Overcoming GWR and POAT

A gift with reservation (GWR) will not apply if full consideration is given for the gift. In terms of the gift of the family home then the GWR will be overcome with a lease back granted by your children or grandchildren at a full market rent. By paying a full market rent you would also avoid any liability under the pre-owned assets tax (POAT) provisions.

It is important to note that to avoid the GWR provisions, full consideration is required throughout the whole of the seven-year period before death. Furthermore there should be periodic rent reviews to make sure that the rent keeps pace with market changes.

Of course, paying a market rent to your children or grandchildren to remain in your family home will not have a great deal of appeal to most people. In effect you will be suffering a loss of net spendable income in attempting to reduce your children’s Inheritance Tax bill.  The rent received by your children or grandchildren will be subject to income tax in their hands and future capital growth on the property will be potentially subject to Capital Gains Tax on your death.

Using a Trust

The issues I have raised will generally apply whether you make a gift of your home or part of your home directly to your children or grandchildren or place it into a trust for them.

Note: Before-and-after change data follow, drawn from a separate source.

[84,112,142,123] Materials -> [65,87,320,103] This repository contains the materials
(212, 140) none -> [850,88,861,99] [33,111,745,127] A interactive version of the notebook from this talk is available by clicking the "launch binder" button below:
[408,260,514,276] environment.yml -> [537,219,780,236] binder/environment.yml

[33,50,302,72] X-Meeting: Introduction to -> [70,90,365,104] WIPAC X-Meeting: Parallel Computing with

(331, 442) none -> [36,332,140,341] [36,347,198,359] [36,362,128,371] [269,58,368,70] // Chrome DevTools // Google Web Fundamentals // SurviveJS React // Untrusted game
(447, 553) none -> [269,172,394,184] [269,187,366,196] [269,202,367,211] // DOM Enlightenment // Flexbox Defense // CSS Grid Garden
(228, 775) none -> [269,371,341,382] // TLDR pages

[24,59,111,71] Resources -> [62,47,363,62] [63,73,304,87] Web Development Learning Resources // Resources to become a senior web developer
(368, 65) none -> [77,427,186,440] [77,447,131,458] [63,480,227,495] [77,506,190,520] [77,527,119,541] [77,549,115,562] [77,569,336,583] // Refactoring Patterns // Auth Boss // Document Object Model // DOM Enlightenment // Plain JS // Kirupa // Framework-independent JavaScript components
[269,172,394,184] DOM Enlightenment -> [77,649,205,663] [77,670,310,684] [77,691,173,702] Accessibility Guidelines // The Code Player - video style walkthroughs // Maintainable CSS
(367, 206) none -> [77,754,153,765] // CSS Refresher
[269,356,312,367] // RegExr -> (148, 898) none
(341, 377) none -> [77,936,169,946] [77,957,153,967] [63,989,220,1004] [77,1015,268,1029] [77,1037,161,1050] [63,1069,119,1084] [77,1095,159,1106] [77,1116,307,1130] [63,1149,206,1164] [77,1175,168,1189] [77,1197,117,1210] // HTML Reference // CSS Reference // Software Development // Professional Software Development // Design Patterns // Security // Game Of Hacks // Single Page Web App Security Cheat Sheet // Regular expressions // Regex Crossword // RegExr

We have seen that the residence nil rate band (RNRB) applies where the family home is left to direct descendants. Where the family home or part of it is placed in a trust this will not be seen as being to direct descendants unless the trust is a bare trust which has a specific named beneficiary or the gift creates an immediate post-death interest.

For a married couple/civil partners with children the RNRB on the death of the surviving partner could be worth £350,000 (i.e. £175,000 x 2) which at 40% Inheritance Tax is a tax saving of £140,000. It is therefore important to be aware of the availability of the RNRB or not when considering any proposed Inheritance Tax planning.